**Job item:** Which lines of the material contain the string "individual"? Report each of them in full.

Source records
=====

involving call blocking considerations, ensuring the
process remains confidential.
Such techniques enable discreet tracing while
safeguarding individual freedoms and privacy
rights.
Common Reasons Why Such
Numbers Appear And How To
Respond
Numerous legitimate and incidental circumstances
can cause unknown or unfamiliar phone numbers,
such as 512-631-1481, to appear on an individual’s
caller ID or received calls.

=====

**Answer to this exercise:**
safeguarding individual freedoms and privacy
such as 512-631-1481, to appear on an individual’s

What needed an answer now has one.